After sentencing the men on Monday at Ipswich Crown Court, Judge David Goodin singled out two members of public for praise for the way they had tackled the robbers.
The gang used sledgehammers to shatter display cases at Thurlow Champness, in Abbeygate Street, Bury St Edmunds, on February 28, 2011. They grabbed Rolex watches worth more than £23,000, but then fled empty handed after pensioner Mike Graver snatched their bag.
The gang had travelled from Islington, London, to carry out the raid after first checking out their intended target, said prosecutor Andrew Shaw.
They used a hired van to transport two stolen scooters to Suffolk and travelled in convoy with two getaway cars which gathered at a parking area in Long Brackland. Bury.
Half an hour later the two scooters raced up to Thurlow Champness in Abbeygate Street and one was used to batter open the electronically controlled front door, allowing two pillion passengers with sledgehammers to get inside.
Staff at the shop and members of the public who witnessed the robbery were left in a state of ‘fear, shock and distress’, Mr Shaw said, and significant damage was done to the shop.
After fleeing empty handed, the men abandoned the scooters in an alleyway off Long Brackland. Their getaway cars, parked in Tayfen Road, were used to return to London where the men were arrested over five months.
Mr Shaw said CCTV images, the statements of witnesses and mobile phone records had proved vital in tracking down the robbers.
Images had been recovered of gang member George Paget buying the two sledgehammers at a Homebase store in London while automatic number plate recognition cameras had allowed police to trace the movement of the robbers’ vehicles to and from Suffolk.
Dean Armstrong, 21, of HMP Norwich, Charlie Kavanagh, 21, of Western Way, London, George Paget, 20, of Roden Street, London and Jed McDonald, 22, of Molyneux Avenue, Bovingdon, pleaded guilty to conspiracy to commit robbery. Dwayne March, 34, of Dewey Road, Islington, was convicted of the same offence earlier this year.

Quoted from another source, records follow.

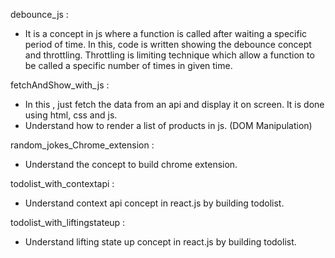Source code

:debounce_js :

- It is a concept in js where a function is called after waiting a specific period of time. In this, code is written showing the debounce concept and throttling. Throttling is limiting technique which allow a function to be called a specific number of times in given time.

fetchAndShow_with_js :

- In this , just fetch the data from an api and display it on screen. It is done using html, css and js.
- Understand how to render a list of products in js. (DOM Manipulation)

random_jokes_Chrome_extension :

- Understand the concept to build chrome extension.

todolist_with_contextapi :

- Understand context api concept in react.js by building todolist.

todolist_with_liftingstateup :

- Understand lifting state up concept in react.js by building todolist.
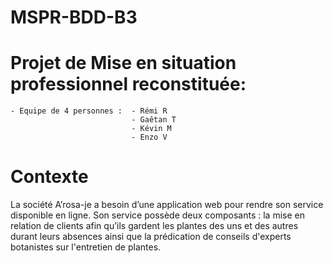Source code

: # MSPR-BDD-B3

# Projet de Mise en situation professionnel reconstituée:
    - Equipe de 4 personnes :  - Rémi R
                               - Gaêtan T
                               - Kévin M  
                               - Enzo V
                               
# Contexte

La société A’rosa-je a besoin d’une application web pour rendre son service disponible en ligne.
Son service possède deux composants : la mise en relation de clients afin qu’ils gardent les plantes des uns et des autres durant leurs absences ainsi que la prédication de conseils d'experts botanistes sur l'entretien de plantes.
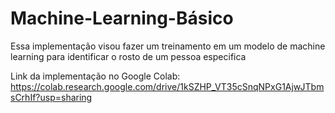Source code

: # Machine-Learning-Básico
Essa implementação visou fazer um treinamento em um modelo de machine learning para identificar o rosto de um pessoa especifica

Link da implementação no Google Colab: https://colab.research.google.com/drive/1kSZHP_VT35cSnqNPxG1AjwJTbmsCrhIf?usp=sharing
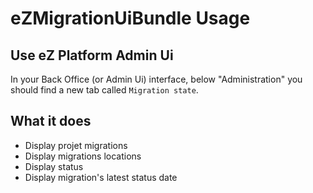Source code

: # eZMigrationUiBundle Usage

## Use eZ Platform Admin Ui

In your Back Office (or Admin Ui) interface, below "Administration" you should find a new tab called `Migration state`.

## What it does

- Display projet migrations
- Display migrations locations
- Display status 
- Display migration's latest status date
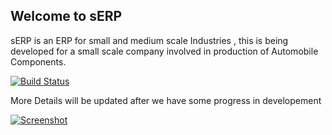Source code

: ## Welcome to sERP

sERP is an ERP for small and medium scale Industries , this is being developed for a small scale company involved in production of Automobile Components.


[![Build Status](https://travis-ci.org/nighthawk-apps/sERP.png?branch=master)](https://travis-ci.org/nighthawk-apps/sERP)

More Details will be updated after we have some progress in developement


[![Screenshot](http://i.imgur.com/i63O1qc.png)](http://nighthawkapps.com/)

Armstrong and Paget had also pleaded guilty to a similar offence in Ipswich last June.
Marsh, Kavanagh and McDonald were each jailed for six years and Armstrong and Paget for nine.
Sentencing the five men, Judge David Goodin told them: “These were carefully planned and violent robberies of jewellers premises in busy shopping streets of provincial county towns.”
Judge Goodin rejected defence claims that the robberies at Bury St Edmunds and Ipswich had not been professionally planned.
He said: “The previous planning and theft of vehicles used in these robberies, the reconnaissance in each case, the sudden hit and run at the targeted premises are the hallmarks of a professionally planned commercial robbery which each of these was.”